Nested includes are rejected (MAX_INCLUDE_DEPTH = 1). If an included fragment itself contains include: directives, expansion fails at startup with a clear error message.
Remote sources (HTTP, NATS) require --allow-remote-include on the daemon. The default policy restricts include resolution to local sources (file, command) to limit the blast radius of a compromised CDN or NATS broker.

Triggers and hot-reload🔗

Trigger	Re-resolves
Filesystem change to a `.yml`/`.yaml` rules or pipeline file	Rules + pipelines + all dynamic sources.
`SIGHUP`	Same as above.
`POST /api/v1/reload`	Same as above.
`POST /api/v1/sources/resolve` (no body)	All dynamic sources only; rules are not reloaded.
`POST /api/v1/sources/resolve` with `{"source_id":"..."}`	One source.
`DELETE /api/v1/sources/cache/{source_id}`	Invalidates the cache. The next read fetches fresh. Always returns `200 OK`, even for nonexistent IDs.
NATS message on `rsigma.control.resolve`	All dynamic sources only.
Interval timer	The single source whose `refresh:` interval just elapsed.

The push policy (NATS) updates the source value continuously on each incoming message, without going through the reload pipeline.

Resource limits🔗

Every dynamic source path enforces hard limits to bound resource consumption. Per-source overrides are noted in the table.
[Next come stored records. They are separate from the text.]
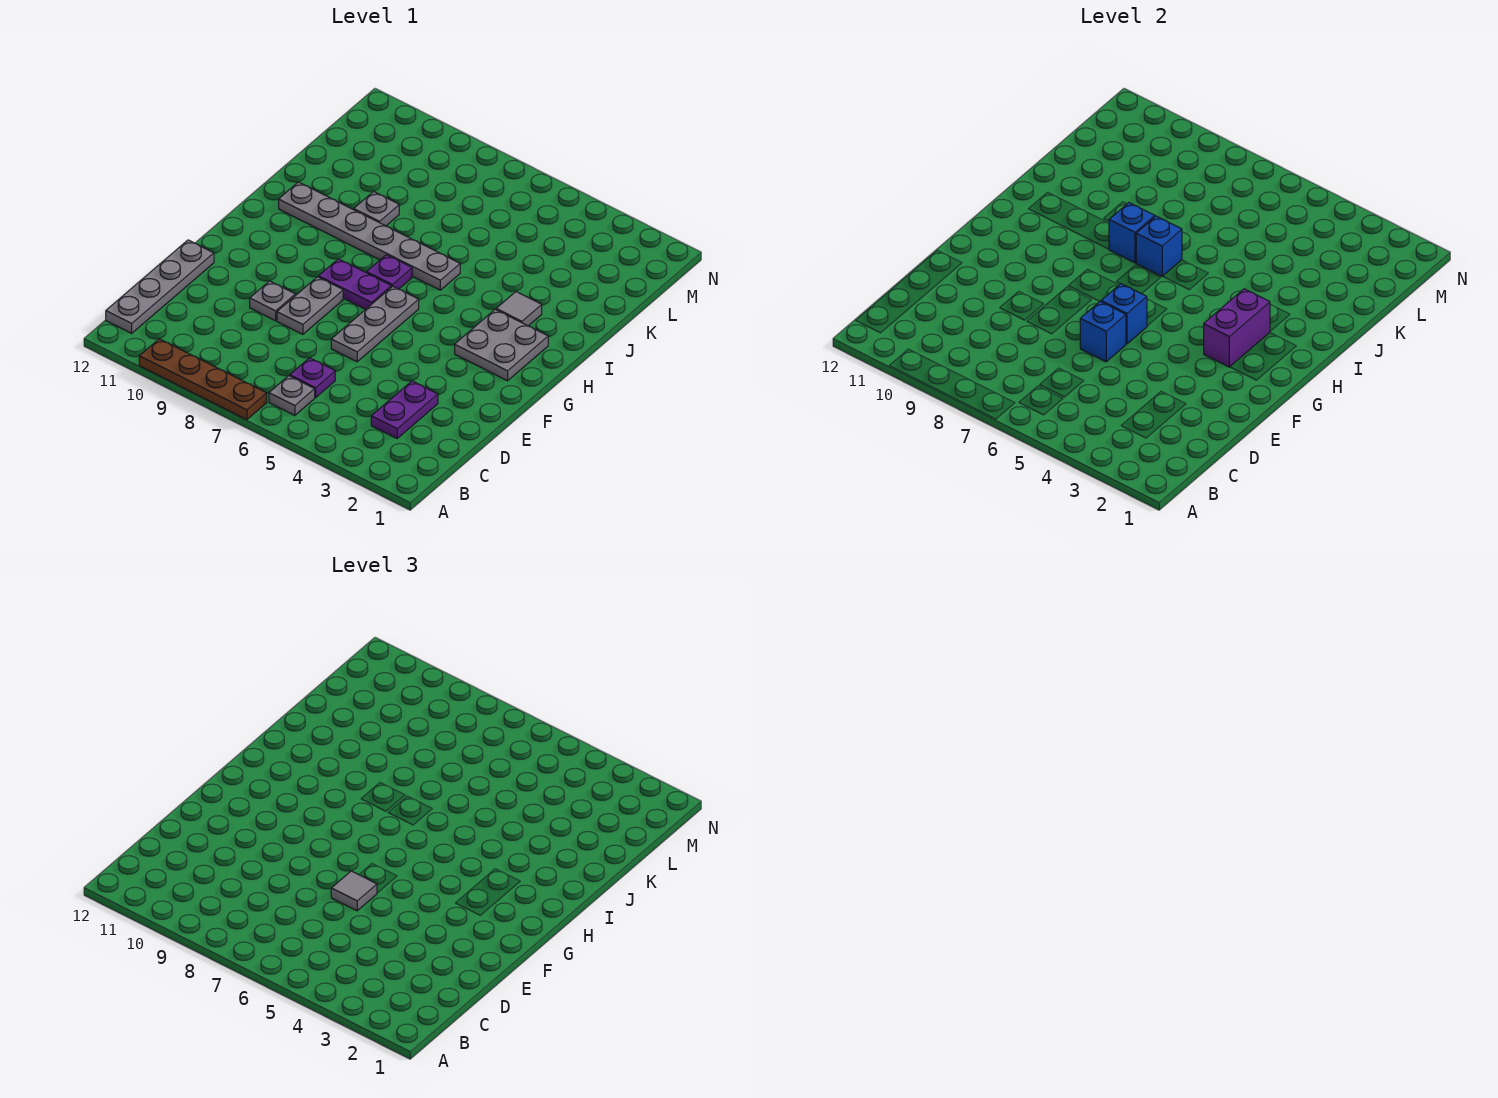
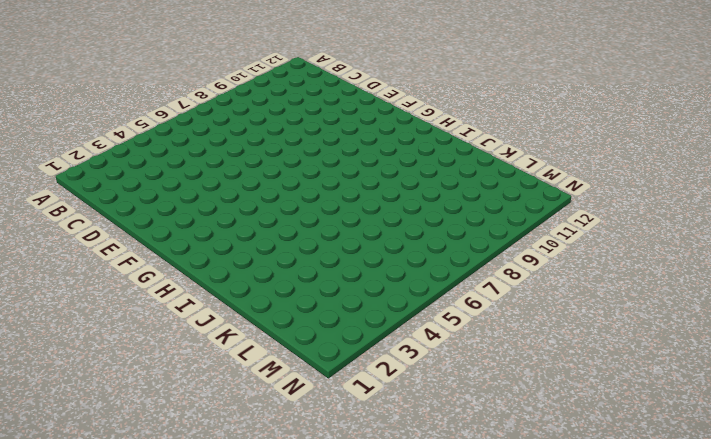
none -> brown plate A7:A10 level 1
none -> grey plate B6 level 1
none -> grey plate B12:E12 level 1

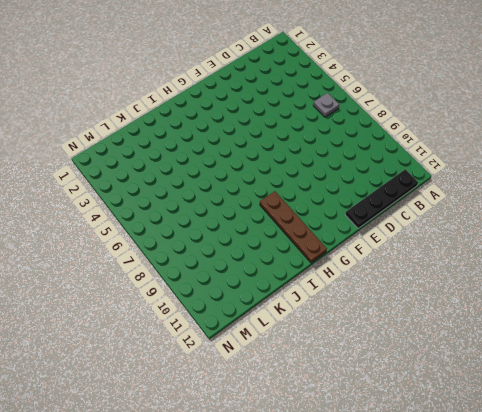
black plate B12:E12 level 1 -> grey plate B12:E12 level 1
brown plate H9:H12 level 1 -> brown plate A7:A10 level 1
none -> purple plate C3:D3 level 1
none -> purple plate C6 level 1
none -> grey plate E6:G6 level 1

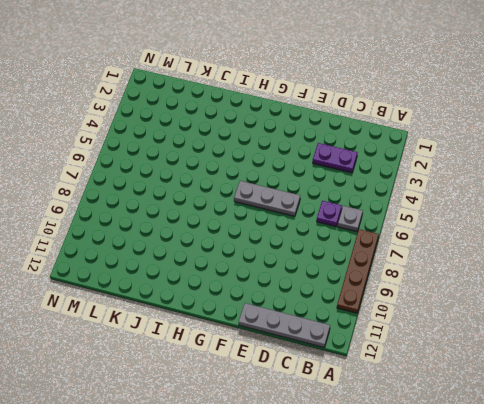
none -> grey plate E8:F8 level 1
none -> grey plate E9 level 1
none -> grey plate G2:H3 level 1

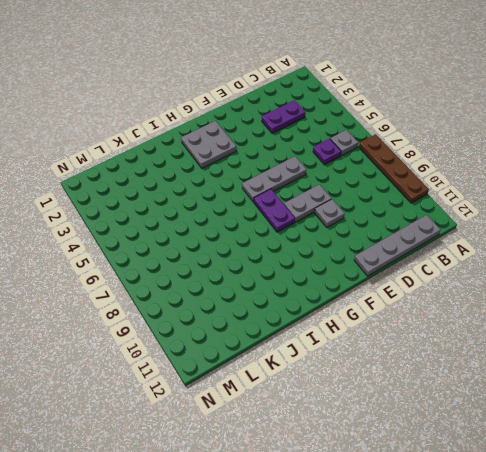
none -> purple plate H7 level 1
none -> grey tile I3 level 1
none -> grey plate I6:I11 level 1

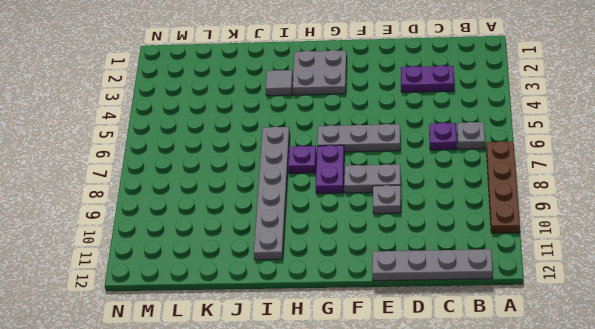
none -> grey plate J9 level 1
none -> blue brick E6 level 2
none -> blue brick F6 level 2

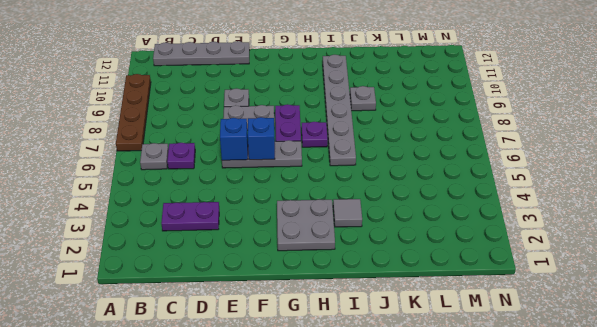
none -> purple brick G3:H3 level 2
none -> blue brick I7 level 2
none -> blue brick I8 level 2

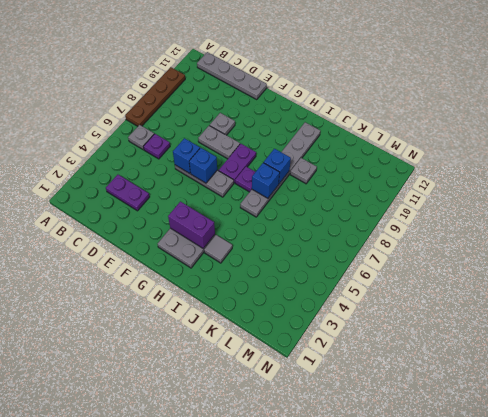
none -> grey tile E6 level 3

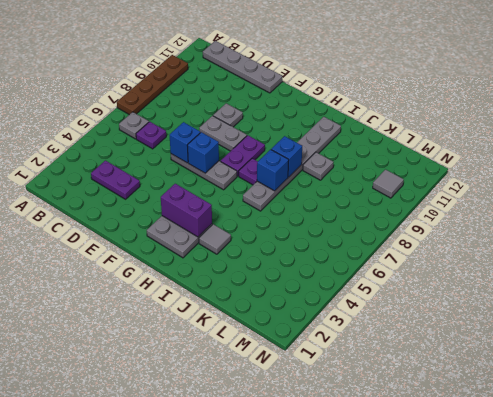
grey tile M10 level 1 -> grey tile E6 level 3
Limit	Constant	Default	Per-source override
HTTP response body size	`MAX_SOURCE_RESPONSE_BYTES`	10 MiB	`max_body_size`
Command stdout size	`MAX_SOURCE_RESPONSE_BYTES`	10 MiB	`max_stdout`
Command stderr size	(hard-coded)	64 KiB	not configurable
Command execution timeout	`DEFAULT_COMMAND_TIMEOUT`	30 s	`timeout`
HTTP request timeout	(hard-coded default)	30 s	`timeout`
Refresh interval minimum	`MIN_REFRESH_INTERVAL`	1 s	not configurable (lower values clamp with a warning)
NATS message size cap	`MAX_SOURCE_RESPONSE_BYTES`	10 MiB	not configurable
Include nesting depth	`MAX_INCLUDE_DEPTH`	1	not configurable
Remote include resolution	—	off	`--allow-remote-include` daemon flag

Exceeding any limit produces a SourceErrorKind::ResourceLimit failure with a descriptive message. See Security Hardening for the broader catalogue.